**What needs to be done:** Continue the passage about Eunice's early radio career in Boston, picking up after its final sentence.

**Excerpt provided:**
=== Begin Enclosure ===

Eunice moved to Boston with the intention of studying art. Eunice was considered unusual as a woman in a technical profession.

Eunice was the first female radio engineer for the American Radio and Research Company (AMRAD). In 1919, she became an announcer for broadcast station 1XE on Medford Hillside after AMRAD opened it in 1918, becoming the first woman on air in Boston.

Between 1919 and 1921, she announced for 1XE, helped with engineering at the station, and sent out code to support amateur learning. Sponsored by Little Folks magazine, she read bedtime stories to children three times a week and became known to the public as "the Story Lady".

In 1922, she went on the air of Boston's first radio station.

=== End Enclosure ===

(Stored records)
=== Begin Enclosure ===

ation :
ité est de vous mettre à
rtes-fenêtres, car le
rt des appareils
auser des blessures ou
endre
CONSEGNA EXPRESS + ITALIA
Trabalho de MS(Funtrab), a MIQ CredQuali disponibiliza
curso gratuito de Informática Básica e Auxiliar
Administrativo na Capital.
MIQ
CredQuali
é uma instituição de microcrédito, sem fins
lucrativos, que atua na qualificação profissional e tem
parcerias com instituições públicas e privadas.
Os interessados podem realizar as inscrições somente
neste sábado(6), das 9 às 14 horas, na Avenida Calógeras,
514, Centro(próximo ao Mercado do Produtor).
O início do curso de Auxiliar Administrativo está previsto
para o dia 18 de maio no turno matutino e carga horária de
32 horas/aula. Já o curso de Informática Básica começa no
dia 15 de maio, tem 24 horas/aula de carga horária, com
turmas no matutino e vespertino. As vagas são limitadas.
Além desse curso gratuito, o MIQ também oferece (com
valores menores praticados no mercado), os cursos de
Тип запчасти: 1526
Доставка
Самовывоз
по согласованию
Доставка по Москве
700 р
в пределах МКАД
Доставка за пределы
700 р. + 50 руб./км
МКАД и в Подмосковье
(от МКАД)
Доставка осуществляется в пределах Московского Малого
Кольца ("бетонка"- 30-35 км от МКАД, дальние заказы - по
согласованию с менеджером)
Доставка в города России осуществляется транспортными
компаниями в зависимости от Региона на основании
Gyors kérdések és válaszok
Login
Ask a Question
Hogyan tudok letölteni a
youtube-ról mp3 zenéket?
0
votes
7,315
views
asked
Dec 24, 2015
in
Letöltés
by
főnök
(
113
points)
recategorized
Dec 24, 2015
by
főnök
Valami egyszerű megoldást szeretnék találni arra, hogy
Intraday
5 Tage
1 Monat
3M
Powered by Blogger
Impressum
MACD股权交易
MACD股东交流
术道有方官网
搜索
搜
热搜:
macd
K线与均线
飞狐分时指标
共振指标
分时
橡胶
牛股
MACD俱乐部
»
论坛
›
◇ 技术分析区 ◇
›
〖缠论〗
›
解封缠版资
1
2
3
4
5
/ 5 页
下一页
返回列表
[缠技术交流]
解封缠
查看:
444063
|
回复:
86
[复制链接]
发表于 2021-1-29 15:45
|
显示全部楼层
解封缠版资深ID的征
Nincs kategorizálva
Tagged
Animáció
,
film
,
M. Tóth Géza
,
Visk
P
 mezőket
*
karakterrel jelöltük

=== End Enclosure ===

**Output of the task:**
Due to AMRAD bankruptcy, 1XE finally went off air in the spring of 1925, ending her career on the air. Eunice continued to work in engineering and participate in ham radio. During WW2, she volunteered with the War Emergency Radio Service (WERS) to support amateurs to get licensing.

== Later life ==

On October 12, 1948, Eunice married George Kenneth "Ken" Thompson (K4RO, ex-W1PS, 2PL), a former AMRAD employee. They would later move to Maine after her retirement. Eunice died 13 December 1982, at the age of 84, of congestive heart failure in Swansea, Massachusetts. She was cremated at the Swan Point Cemetery.